SEGMENTO DI TESTO:
···

Ho letto recentemente su un giornale free-press che c’è chi ha definito Sabrina Ferilli una cozza.
Chi mi conosce sa che sono un ammiratore di lunga data della signora Ferilli (spero però torni presto al cinema, le fiction – a parte Montalbano – mi annoiano). E condivido pienamente questa definizione: Sabrina Ferilli è un cozza. Lo penso e lo ribadisco perché lo ritengo un complimento straordinario. Sarà che sono nato vicino a Taranto, sarà che in fondo all’anima rimango fondamentalmente un cozzaro, ma non capisco perché dare della cozza ad una signora debba assumere un valore spregiativo.
La cozza è slanciata ed elegante nella sua figura affusolata e nera (il nero è sempre chic), non punge, non graffia, racchiude un alone di mistero, non si offre facilmente, richiede di essere dischiusa con pazienza. Quando si apre, è vero, dona tutto il suo carico di piacere straordinario. Può essere presa cruda, senza troppe precauzioni, e allora si raggiungono vette di libidine indicibile, però si rischiano tre giorni di dolori e una milza gonfia come un’anguria se va bene. Oppure si può prendere cotta, lavorata, arricchita, trasformata: è buona lo stesso, meno appassionante ma garantita da una conoscenza più approfondita.

···

OBIETTIVO 1: Secondo il testo su Sabrina Ferilli e la cozza, vicino a quale città è nato chi scrive?
OBIETTIVO 2: Riduci a un elenco puntato il paragrafo del testo su Sabrina Ferilli e la cozza che comincia con "La cozza è slanciata", conservandone i fatti principali.
OBIETTIVO 3: Prosegui il testo su Sabrina Ferilli e la cozza, riprendendo subito dopo la sua ultima frase.
Il materiale proviene da un'altra fonte.

[Record di dati]

···

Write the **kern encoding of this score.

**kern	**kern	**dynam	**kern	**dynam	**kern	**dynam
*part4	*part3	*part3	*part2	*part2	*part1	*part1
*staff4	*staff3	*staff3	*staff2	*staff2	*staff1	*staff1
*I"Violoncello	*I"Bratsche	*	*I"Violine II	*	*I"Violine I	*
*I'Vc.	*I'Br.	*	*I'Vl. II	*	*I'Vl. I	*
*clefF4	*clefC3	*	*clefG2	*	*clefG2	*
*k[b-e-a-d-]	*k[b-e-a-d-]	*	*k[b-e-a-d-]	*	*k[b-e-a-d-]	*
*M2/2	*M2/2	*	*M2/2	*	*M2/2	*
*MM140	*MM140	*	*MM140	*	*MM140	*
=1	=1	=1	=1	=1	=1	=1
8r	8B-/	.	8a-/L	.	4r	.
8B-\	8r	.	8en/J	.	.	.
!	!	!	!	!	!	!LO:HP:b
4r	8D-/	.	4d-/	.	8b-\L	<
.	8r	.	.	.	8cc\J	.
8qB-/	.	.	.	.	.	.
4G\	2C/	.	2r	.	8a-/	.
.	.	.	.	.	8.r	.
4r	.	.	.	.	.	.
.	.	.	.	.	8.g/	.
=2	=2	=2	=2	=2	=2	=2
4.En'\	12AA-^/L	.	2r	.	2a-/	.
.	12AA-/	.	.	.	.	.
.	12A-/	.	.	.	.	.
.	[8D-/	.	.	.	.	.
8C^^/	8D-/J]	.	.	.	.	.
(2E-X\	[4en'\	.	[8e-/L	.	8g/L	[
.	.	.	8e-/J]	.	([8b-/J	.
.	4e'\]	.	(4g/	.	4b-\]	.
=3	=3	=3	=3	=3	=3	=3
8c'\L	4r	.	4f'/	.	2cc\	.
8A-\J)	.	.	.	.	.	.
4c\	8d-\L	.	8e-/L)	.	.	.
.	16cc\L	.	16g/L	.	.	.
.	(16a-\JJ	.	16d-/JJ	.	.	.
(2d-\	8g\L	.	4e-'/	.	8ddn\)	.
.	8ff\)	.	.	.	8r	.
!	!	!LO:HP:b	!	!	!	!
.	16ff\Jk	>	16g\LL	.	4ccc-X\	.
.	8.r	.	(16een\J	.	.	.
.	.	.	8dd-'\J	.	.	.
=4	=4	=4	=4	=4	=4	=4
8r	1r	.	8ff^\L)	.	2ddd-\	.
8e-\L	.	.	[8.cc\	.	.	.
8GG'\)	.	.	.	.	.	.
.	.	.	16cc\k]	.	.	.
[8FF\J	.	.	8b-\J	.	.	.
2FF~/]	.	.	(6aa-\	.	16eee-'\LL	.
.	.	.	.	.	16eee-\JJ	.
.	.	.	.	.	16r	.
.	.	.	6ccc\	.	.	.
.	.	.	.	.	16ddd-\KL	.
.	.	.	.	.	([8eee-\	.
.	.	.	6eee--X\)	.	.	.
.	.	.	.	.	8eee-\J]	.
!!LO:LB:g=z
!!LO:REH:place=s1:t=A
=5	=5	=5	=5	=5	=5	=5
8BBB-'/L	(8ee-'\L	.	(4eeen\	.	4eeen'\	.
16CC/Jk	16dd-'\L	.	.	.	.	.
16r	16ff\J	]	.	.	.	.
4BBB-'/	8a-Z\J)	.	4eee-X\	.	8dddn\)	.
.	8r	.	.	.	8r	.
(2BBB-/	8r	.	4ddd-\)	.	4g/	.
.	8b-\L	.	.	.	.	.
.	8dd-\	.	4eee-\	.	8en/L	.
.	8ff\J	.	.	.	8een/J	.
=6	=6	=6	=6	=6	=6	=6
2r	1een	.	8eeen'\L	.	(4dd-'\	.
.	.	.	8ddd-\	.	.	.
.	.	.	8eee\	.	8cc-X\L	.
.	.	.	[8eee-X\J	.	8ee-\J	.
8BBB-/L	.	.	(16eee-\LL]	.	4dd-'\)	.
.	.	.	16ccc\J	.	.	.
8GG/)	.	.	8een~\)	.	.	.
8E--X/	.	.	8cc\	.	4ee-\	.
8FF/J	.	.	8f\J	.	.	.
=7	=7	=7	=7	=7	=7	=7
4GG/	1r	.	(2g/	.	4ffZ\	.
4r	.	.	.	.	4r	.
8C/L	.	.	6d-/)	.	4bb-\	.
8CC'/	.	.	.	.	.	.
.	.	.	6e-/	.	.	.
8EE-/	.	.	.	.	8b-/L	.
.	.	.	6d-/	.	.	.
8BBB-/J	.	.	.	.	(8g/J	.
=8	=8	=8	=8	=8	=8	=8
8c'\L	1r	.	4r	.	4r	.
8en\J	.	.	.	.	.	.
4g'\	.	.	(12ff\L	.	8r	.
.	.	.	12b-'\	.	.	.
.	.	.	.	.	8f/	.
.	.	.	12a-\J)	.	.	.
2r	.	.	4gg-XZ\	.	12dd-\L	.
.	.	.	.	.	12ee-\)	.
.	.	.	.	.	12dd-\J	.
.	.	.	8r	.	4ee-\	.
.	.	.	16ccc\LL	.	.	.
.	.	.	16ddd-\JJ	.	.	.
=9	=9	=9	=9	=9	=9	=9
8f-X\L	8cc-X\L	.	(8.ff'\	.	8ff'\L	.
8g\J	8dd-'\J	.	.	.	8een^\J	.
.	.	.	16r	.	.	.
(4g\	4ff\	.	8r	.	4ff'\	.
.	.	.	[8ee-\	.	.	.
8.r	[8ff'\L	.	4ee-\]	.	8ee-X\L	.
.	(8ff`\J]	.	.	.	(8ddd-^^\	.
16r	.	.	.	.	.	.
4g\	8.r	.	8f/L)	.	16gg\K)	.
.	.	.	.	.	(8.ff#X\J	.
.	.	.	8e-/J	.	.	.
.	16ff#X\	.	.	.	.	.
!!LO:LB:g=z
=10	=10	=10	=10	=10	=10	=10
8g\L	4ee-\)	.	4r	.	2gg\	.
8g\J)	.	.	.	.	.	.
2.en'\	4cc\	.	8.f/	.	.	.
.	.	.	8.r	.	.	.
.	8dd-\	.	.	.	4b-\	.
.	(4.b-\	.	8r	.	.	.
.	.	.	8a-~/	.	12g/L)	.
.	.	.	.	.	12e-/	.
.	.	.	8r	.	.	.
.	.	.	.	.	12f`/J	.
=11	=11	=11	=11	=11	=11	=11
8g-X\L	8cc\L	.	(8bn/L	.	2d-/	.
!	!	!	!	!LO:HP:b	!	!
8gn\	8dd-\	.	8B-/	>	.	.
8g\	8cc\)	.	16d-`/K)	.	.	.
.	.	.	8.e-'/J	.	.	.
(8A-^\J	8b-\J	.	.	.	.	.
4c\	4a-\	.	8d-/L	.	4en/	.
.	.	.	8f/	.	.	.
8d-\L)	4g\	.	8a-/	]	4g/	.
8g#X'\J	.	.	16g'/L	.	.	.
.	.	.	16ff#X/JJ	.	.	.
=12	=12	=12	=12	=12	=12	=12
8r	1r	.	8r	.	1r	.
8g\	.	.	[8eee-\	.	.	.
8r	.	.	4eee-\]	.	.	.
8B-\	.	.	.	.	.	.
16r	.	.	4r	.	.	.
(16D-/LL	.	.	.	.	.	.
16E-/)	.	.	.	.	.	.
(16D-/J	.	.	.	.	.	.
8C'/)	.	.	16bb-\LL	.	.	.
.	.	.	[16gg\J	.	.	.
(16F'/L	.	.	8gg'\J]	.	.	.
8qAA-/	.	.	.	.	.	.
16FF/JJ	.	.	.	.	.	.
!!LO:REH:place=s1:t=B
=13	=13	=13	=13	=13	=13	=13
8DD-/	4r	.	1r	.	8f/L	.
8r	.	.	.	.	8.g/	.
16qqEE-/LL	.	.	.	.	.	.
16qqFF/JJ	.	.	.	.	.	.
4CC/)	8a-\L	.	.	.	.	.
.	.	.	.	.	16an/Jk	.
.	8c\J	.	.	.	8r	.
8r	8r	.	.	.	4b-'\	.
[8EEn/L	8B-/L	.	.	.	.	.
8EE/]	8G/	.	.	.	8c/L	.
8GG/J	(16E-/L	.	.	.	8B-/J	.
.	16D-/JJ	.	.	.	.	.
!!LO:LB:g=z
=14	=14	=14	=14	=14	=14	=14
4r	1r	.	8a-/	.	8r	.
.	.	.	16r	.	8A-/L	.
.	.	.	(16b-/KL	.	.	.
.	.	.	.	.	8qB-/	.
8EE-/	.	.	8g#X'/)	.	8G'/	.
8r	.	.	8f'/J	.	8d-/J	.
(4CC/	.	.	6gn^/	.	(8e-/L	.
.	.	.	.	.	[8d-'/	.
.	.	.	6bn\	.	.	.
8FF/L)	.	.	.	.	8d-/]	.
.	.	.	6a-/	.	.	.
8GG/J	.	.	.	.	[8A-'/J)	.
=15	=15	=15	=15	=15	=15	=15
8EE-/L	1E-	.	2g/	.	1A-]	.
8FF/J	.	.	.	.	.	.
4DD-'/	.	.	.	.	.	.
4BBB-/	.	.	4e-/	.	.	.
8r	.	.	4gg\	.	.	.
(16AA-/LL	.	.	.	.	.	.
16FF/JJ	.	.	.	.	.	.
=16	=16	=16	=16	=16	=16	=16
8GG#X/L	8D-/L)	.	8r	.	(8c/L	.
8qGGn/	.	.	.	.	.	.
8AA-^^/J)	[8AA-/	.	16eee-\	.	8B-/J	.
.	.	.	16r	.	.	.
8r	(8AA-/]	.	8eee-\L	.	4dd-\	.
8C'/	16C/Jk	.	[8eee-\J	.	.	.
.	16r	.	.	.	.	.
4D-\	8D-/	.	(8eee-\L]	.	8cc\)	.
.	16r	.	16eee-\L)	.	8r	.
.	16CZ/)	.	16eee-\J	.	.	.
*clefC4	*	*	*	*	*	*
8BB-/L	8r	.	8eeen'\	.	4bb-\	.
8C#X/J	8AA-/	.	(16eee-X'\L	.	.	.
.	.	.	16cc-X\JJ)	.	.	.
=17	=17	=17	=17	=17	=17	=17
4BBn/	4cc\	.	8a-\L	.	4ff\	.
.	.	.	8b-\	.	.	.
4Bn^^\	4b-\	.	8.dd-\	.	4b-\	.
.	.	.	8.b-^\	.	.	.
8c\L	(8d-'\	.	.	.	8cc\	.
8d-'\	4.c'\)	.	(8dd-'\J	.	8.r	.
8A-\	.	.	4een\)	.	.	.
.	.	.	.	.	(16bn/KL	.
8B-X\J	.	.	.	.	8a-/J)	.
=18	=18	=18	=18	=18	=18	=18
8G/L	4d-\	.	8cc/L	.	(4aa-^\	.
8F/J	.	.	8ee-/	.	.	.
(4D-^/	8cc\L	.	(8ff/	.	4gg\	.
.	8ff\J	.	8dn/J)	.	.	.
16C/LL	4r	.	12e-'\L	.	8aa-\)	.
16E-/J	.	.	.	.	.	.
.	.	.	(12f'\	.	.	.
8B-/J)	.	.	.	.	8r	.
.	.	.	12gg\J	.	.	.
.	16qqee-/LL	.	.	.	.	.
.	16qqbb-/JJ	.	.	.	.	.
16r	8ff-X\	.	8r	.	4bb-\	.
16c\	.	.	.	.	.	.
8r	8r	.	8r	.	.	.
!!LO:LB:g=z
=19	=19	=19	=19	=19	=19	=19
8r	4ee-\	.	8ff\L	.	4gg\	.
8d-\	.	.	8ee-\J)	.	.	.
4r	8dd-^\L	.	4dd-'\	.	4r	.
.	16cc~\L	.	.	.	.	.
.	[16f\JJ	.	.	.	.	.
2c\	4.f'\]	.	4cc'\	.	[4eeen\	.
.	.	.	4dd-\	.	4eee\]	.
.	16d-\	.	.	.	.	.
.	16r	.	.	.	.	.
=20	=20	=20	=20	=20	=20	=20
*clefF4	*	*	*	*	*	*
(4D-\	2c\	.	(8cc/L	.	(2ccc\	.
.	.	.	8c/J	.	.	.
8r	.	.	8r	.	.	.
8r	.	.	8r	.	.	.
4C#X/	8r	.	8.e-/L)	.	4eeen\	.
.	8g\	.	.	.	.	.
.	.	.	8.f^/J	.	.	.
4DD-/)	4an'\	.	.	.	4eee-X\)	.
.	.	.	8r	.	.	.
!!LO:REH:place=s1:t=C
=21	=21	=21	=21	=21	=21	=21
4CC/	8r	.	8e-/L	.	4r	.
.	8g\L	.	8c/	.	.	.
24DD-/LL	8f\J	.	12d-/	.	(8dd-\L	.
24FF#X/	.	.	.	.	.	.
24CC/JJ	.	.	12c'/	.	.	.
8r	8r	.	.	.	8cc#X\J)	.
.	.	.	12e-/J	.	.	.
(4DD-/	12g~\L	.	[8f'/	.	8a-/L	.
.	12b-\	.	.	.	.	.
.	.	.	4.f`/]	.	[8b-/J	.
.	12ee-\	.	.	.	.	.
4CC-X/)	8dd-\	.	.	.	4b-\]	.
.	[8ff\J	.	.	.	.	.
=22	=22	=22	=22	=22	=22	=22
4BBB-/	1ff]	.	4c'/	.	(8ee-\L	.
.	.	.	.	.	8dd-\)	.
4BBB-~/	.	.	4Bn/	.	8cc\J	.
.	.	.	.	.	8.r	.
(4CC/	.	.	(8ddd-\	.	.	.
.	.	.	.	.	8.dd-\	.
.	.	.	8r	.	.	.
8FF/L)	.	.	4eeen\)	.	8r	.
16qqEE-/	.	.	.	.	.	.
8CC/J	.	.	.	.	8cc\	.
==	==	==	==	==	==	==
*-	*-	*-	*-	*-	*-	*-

···

RISPOSTA SCRITTA 1: Vicino a Taranto.

RISPOSTA SCRITTA 2:
- È slanciata ed elegante, con una figura affusolata e nera.
- Non punge, non graffia e racchiude un alone di mistero.
- Non si offre facilmente e va dischiusa con pazienza; una volta aperta, dona un piacere straordinario.
- Mangiata cruda porta vette di libidine indicibile, ma si rischiano tre giorni di dolori e una milza gonfia come un'anguria.
- Cotta, lavorata o arricchita resta buona: meno appassionante, ma garantita da una conoscenza più approfondita.

RISPOSTA SCRITTA 3:
Cosa si può dire di meglio ad una donna se non suggerirle con ammirazione che è una cozza?

Mi piace il presepe

Sarà la mia formazione religiosa, sarà che sono meridionale, sarà che preferisco l’arte tradizionale a quella contemporanea, ma il presepe mi piace tantissimo. Simpatici gli ometti di neve con la sciarpa, per carità, anche se il proprietario della sciarpa probabilmente non è della stessa opinione. Simpatiche le renne sorridenti (sorriderebbero di meno se vedessero lo zampone e il cotechino che orna le nostre tavole per non parlare del cappotto nuovo scamosciato). Anche le candeline, così romantiche, le palline sparse, i nastrini fanno la loro bella figura, non dico di no. Però, però, sono oggettini carucci ma senz’anima, decorazioni senza personalità. Babbo Natale poi prima di riacquisire un briciolo di dignità dovrebbe togliersi il vestito imposto dallo sponsor e tornare a vestirsi di verde, come era il vero Santa Nicolaus.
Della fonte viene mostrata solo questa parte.